According to her biography on the government website, she has worked in the departments of transport, health and work and pensions “covering a range of roles which included both policy and front line delivery”.
Subsequently joining the Cabinet Office in the late 1990s, Ms Gray eventually became director general of propriety and ethics from 2012 to 2018.
It was in that guise that she carried out a number of high-profile inquiries into the likes of defence secretary Liam Fox, ex-chief whip Andrew Mitchell over “plebgate”, and Damian Green, Theresa May’s de facto deputy prime minister, who was dismissed after he was found to have been “misleading” in a statement made to police regarding pornography on his office computer in 2008.
As The Independent’s Sean O’Grady writes, Mr Mitchell has since been highly complimentary about his one-time interrogator, commenting: “I have always found her to be extremely straightforward, very easy to deal with; she’s got a great sense of humour and she is clear-cut and doesn’t shilly-shally around.”
It was also in relation to this period as ethics chief that the former BBC Newsnight journalist Chris Cook complained that Ms Gray was “notorious for her determination not to leave a document trail” and had assisted departments to “fight disclosures” in the shape of freedom of information requests.
“If the government feels it has to get rid of a minister, she will give them cover to do that. If a government really wants to keep someone, she’ll find a way to do that,” he said.

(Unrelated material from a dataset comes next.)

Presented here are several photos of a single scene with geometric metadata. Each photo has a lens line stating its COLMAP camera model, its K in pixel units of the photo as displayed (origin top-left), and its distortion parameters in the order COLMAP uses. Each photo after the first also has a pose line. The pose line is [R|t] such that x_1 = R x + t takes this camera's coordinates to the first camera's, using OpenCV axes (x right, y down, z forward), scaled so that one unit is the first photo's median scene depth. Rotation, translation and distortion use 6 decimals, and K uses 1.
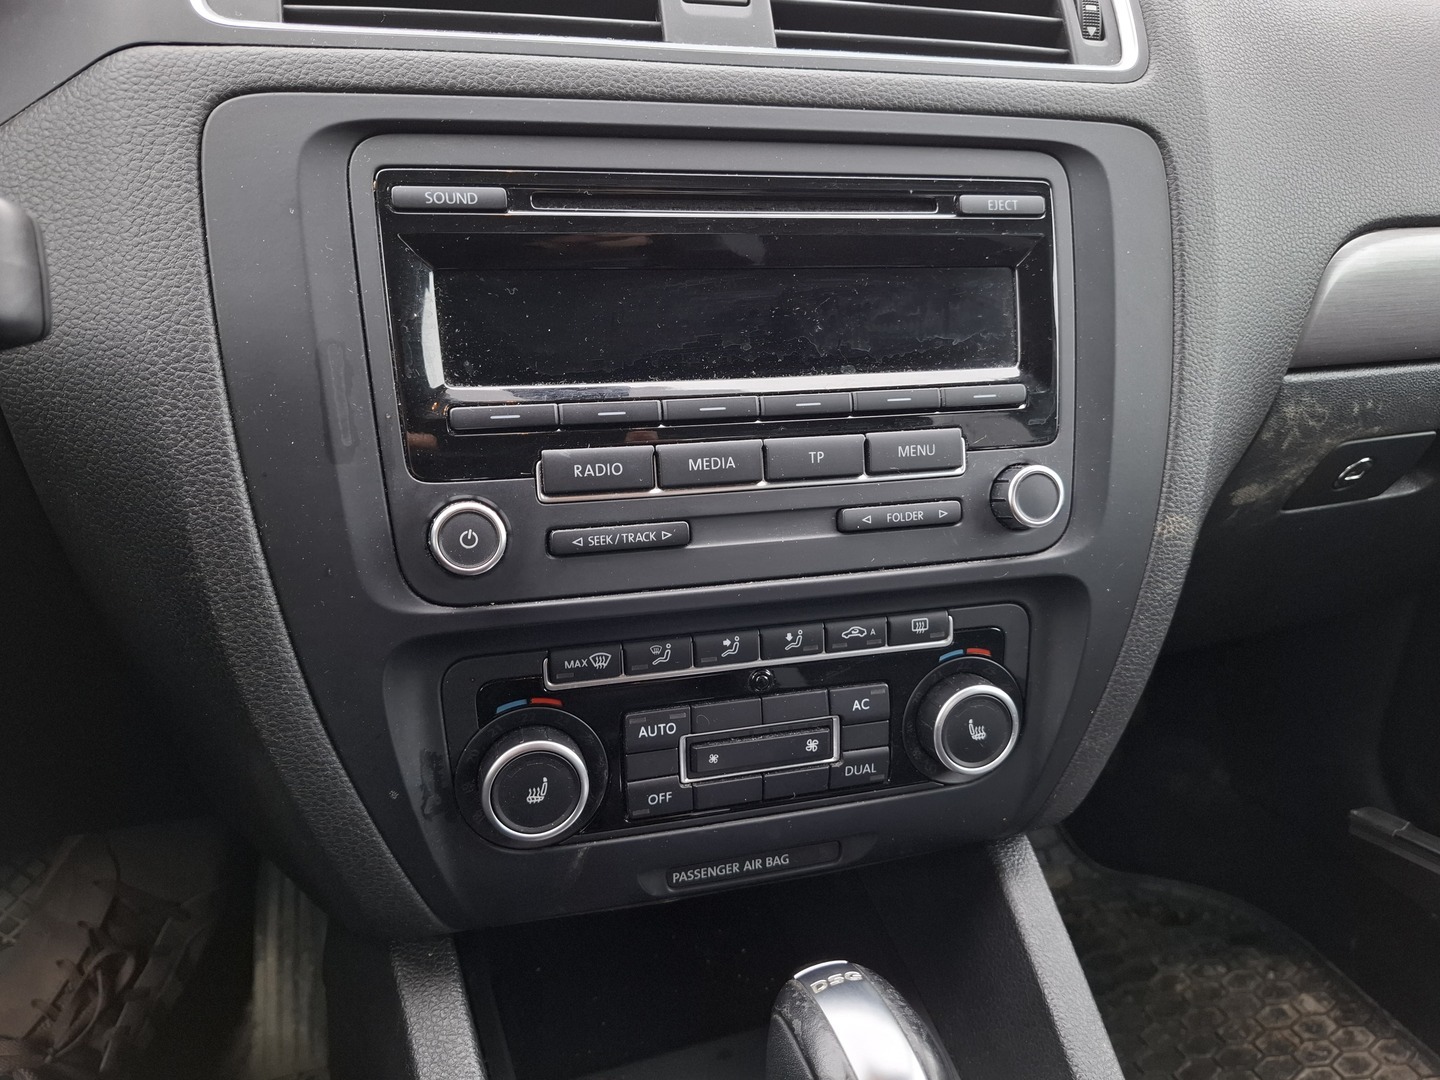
lens RADIAL K [[1063.4, 0, 720.0], [0, 1063.4, 540.0], [0, 0, 1]] dist [0.160344, -0.313541]
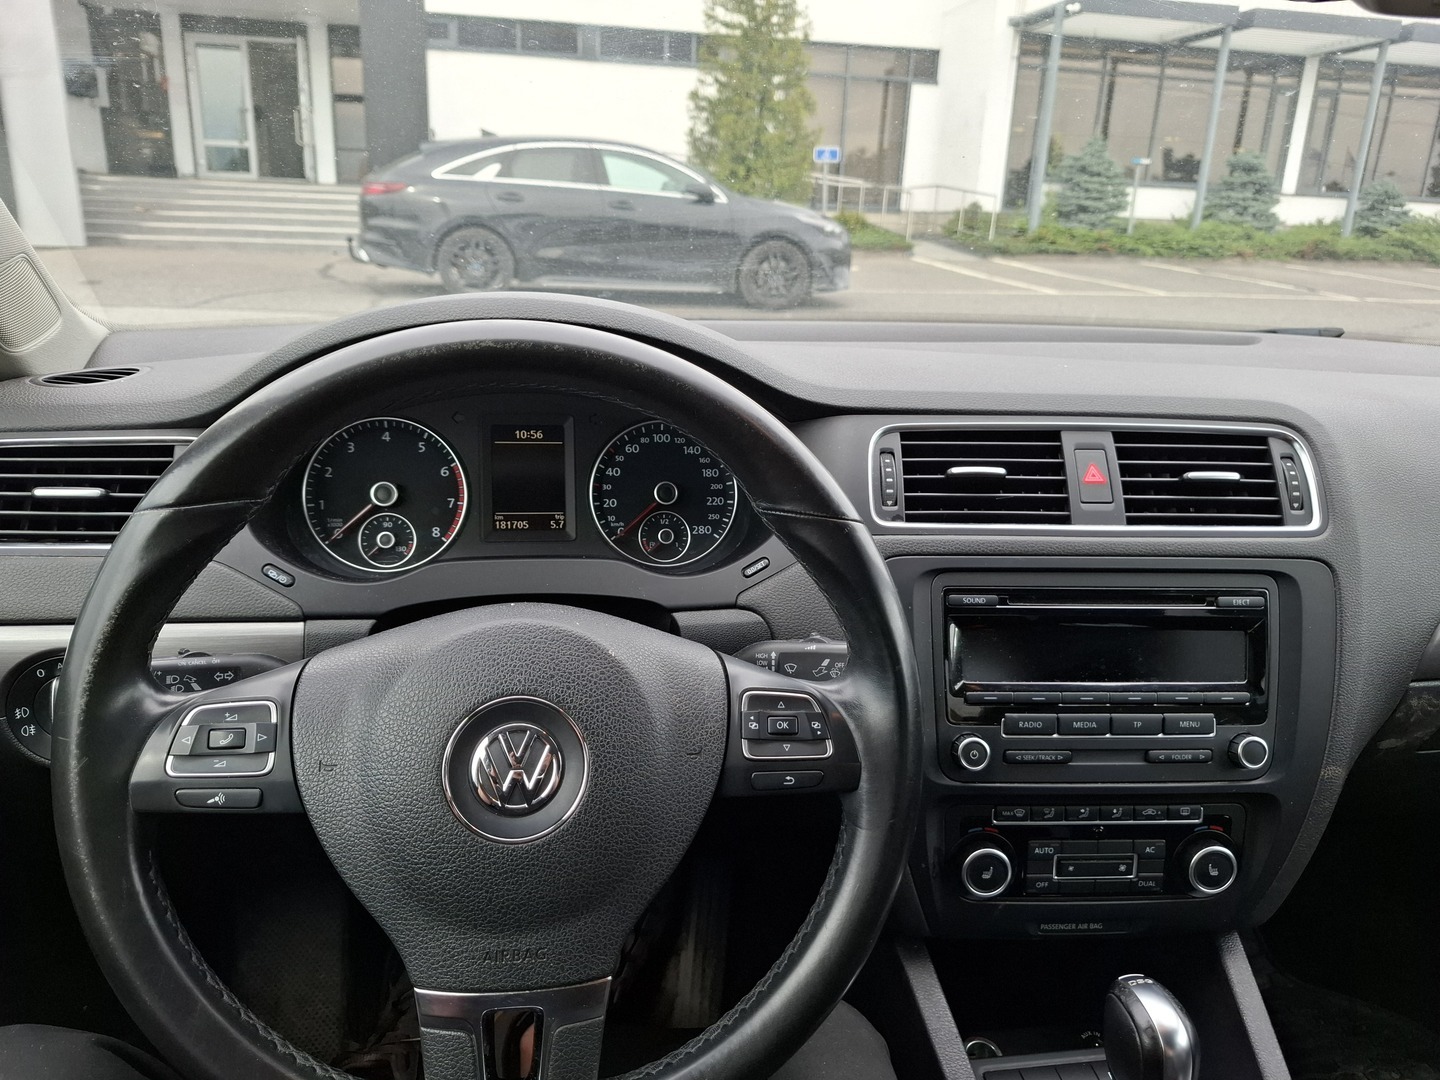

She served as permanent secretary to the Northern Irish executive’s department of finance on secondment from the Cabinet Office between 2018 and 2021 before returning to occupy her present role last May, reportedly frustrated to miss out on the top job in the Northern Irish civil service and speculating to the BBC: “Perhaps I was too much of a challenger, or a disrupter.”
Many will be willing her to show some of that same spirit as she rattles out her Partygate dossier this week.